Considering the above requirements, together with the team, we followed a set of usual
steps: did some research, short-listed options, followed demos, asked for license proposals,
confirmed compliance with information security policies & get the final budget approval. Initially,
we got the trial for MindMeister tool, to test its features and do a Proof a Concept, then purchased a
set of user licenses – to be extended, based on users need.
In practice, using the mind maps instead of the traditional definition of the test cases did
help (even more than initially predicted) to grow entire productivity but also motivation –
promoting creativity over routine. The time spent for tests preparation was decreased to maximum
30% of initial time, focusing on value adding details.
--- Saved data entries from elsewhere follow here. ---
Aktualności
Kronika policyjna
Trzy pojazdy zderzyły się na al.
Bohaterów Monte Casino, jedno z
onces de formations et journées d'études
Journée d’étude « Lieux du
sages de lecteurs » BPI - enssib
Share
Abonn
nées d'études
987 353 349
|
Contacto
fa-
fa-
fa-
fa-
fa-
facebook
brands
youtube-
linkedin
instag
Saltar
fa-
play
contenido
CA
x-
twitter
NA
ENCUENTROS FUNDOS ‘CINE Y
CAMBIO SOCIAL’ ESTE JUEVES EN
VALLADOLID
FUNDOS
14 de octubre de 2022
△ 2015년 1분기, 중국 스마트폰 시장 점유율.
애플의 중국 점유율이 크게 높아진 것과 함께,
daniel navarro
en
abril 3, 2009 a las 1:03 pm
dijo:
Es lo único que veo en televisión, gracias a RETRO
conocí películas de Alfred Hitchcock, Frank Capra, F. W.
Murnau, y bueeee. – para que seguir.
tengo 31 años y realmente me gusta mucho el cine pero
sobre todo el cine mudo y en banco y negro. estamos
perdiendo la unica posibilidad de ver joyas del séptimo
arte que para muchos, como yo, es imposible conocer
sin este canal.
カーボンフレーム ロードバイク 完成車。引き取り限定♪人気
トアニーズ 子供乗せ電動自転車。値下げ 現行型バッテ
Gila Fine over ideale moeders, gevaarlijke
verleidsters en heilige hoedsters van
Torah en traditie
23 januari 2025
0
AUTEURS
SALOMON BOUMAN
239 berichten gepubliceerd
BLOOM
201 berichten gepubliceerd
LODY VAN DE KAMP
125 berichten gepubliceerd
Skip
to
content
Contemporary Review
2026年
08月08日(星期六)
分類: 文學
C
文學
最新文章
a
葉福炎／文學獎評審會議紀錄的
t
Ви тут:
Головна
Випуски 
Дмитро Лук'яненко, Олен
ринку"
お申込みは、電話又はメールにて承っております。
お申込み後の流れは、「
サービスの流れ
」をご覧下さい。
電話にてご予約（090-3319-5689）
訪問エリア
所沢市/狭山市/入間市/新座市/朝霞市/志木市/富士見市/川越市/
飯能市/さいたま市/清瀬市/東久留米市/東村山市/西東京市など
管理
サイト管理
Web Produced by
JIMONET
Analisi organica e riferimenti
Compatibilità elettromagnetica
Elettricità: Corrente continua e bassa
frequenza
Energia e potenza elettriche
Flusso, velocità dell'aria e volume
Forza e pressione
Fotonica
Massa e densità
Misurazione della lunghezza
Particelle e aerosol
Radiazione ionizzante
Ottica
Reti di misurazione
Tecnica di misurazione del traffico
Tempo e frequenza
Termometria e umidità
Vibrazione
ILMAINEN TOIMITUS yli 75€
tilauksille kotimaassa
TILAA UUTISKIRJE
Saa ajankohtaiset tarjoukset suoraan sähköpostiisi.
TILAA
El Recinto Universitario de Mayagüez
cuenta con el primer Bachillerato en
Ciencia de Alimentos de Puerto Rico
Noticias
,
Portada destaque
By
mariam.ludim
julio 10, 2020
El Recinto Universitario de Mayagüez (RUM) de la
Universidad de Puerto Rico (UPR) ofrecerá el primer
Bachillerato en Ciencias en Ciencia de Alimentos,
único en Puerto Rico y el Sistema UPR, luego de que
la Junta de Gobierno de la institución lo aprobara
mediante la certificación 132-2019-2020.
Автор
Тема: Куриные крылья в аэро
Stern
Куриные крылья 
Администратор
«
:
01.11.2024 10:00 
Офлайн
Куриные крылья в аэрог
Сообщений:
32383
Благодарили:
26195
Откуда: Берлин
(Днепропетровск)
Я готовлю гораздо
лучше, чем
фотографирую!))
As an image worth more than 1000 words, reviewing and collaboration was enabled,
between all team roles: QA Engineers to create & review, SDET to select & mark relevant
scenarios for automation, PO & Support teams to add suggestions (having a closer customer
perspective). Test-driven development was facilitated also, by this way, as the DEVs and QAs
collaborated closer, to prevent issues rather then discovering them later. It was a good moment to
also split ‘who’s testing what’, also in terms of new test scripts implementation (automation wise).
As the entire team was impacted, Definition of Done list was also affected by this change:
we added ‘Acceptance Test Agreed’ option, to define the activity where all the team takes the time
to brainstorm, review and agree the possible ways of testing the new product changes planned to be
done. This innovation, yet simple as it was, contributed silently to a mindset shift – less ‘silo’
approach, more rowing in the same direction.